The Secret of the Storm Country
Page 84But he released her almost immediately, and Tessibel sank back, sighing. She was no longer nervously eager to divulge her secret. She waited almost mechanically, as one waits for an advancing joy--as a hungry man watches abundant preparation for the appeasing of his hunger. Hearing him groan, she turned troubled eyes up to his.
"Daddy always says for to tell bad things quick!"
But this only served to call forth another deep breath of misery. After a lapse of what seemed ages to the waiting girl, Frederick gathered courage, and began, "Tess, I've told you how very ill my mother is, haven't I?"
"Yes, an' I air awful sorry, dearie," she murmured.
The compassion he aroused subdued her voice to a whisper.
"And she's asked me to do something for her and I've--got to do it, Tessibel," faltered Frederick.
"Sure ye have," Tess agreed.
"I didn't decide to do it, honey,"--Frederick was avoiding the vital part--"until I saw how I could not let it make any difference to us. It won't make any difference, dear heart!"

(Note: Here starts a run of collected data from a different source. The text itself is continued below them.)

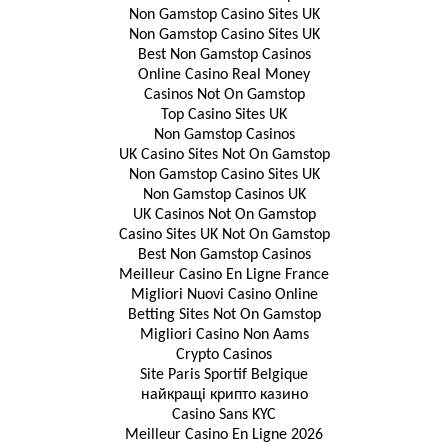
Non Gamstop Casino Sites UK
Non Gamstop Casino Sites UK
Best Non Gamstop Casinos
Online Casino Real Money
Casinos Not On Gamstop
Top Casino Sites UK
Non Gamstop Casinos
UK Casino Sites Not On Gamstop
Non Gamstop Casino Sites UK
Non Gamstop Casinos UK
UK Casinos Not On Gamstop
Casino Sites UK Not On Gamstop
Best Non Gamstop Casinos
Meilleur Casino En Ligne France
Migliori Nuovi Casino Online
Betting Sites Not On Gamstop
Migliori Casino Non Aams
Crypto Casinos
Site Paris Sportif Belgique
найкращі крипто казино
Casino Sans KYC
Meilleur Casino En Ligne 2026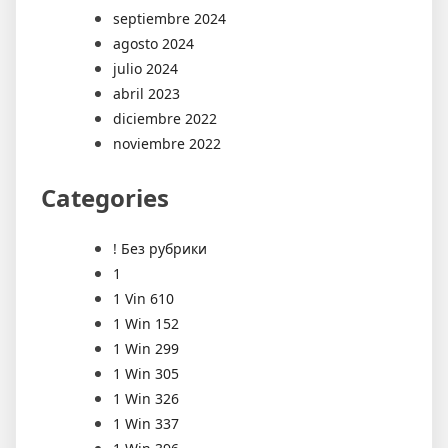
septiembre 2024
agosto 2024
julio 2024
abril 2023
diciembre 2022
noviembre 2022
Categories
! Без рубрики
1
1 Vin 610
1 Win 152
1 Win 299
1 Win 305
1 Win 326
1 Win 337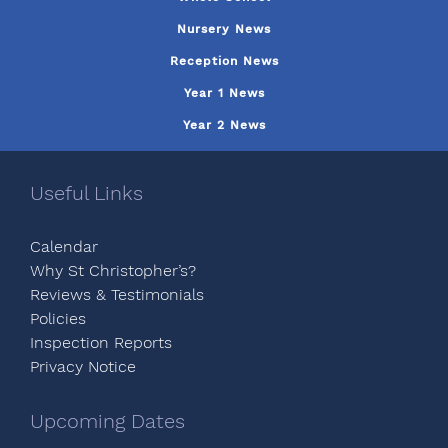
Nursery News
Reception News
Year 1 News
Year 2 News
Useful Links
Calendar
Why St Christopher’s?
Reviews & Testimonials
Policies
Inspection Reports
Privacy Notice
Upcoming Dates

And Tess, already living in some distant day with full heart and full arms, breathed.
"No, darlin', no difference to us.... 'Course not!"
"Oh, I'm glad, so glad to hear you say that!" said Frederick, relief in his voice. "It won't be so dreadful, my sweet, if you trust me. And it won't be long--perhaps a year, perhaps two years--"
Tessibel's muscles grew suddenly rigid.
"Years, ye say?" she repeated, stupefied. "What years? Why years?"
The resigned and submissive Tess changed instantly to an intense, resolute woman, with compelling, fear-clouded eyes. Frederick, alarmed, hastened to explain.
"You remember Madelene Waldstricker, don't you?"
Did she remember Madelene Waldstricker? Would she ever forget that one night when he had treated her, his own wife, as though she were a stranger?
"Sure, I remember 'er," she admitted, flushing. "What about 'er?"
Before replying, Frederick snatched her hand and kissed it.
"My mother.... Oh, Tessibel, it'll be all right--" He paused, then finished despairingly, "My mother wants me to marry her!"
Tess caught the picture his words suggested; then recoiled as if death in monstrous guise had appeared before her, open-armed. Incredulous horror leapt alive in her eyes. He had said, "My mother wants me to marry Madelene Waldstricker." But even though his mother had demanded it, he couldn't! He wouldn't.... But he'd said he must!
Tess clenched her hands until the nails pressed into the flesh of her palms. Her throat refused to yield a speaking voice, but something screamed aloud within her as if a giant hand had clutched and torn her soul.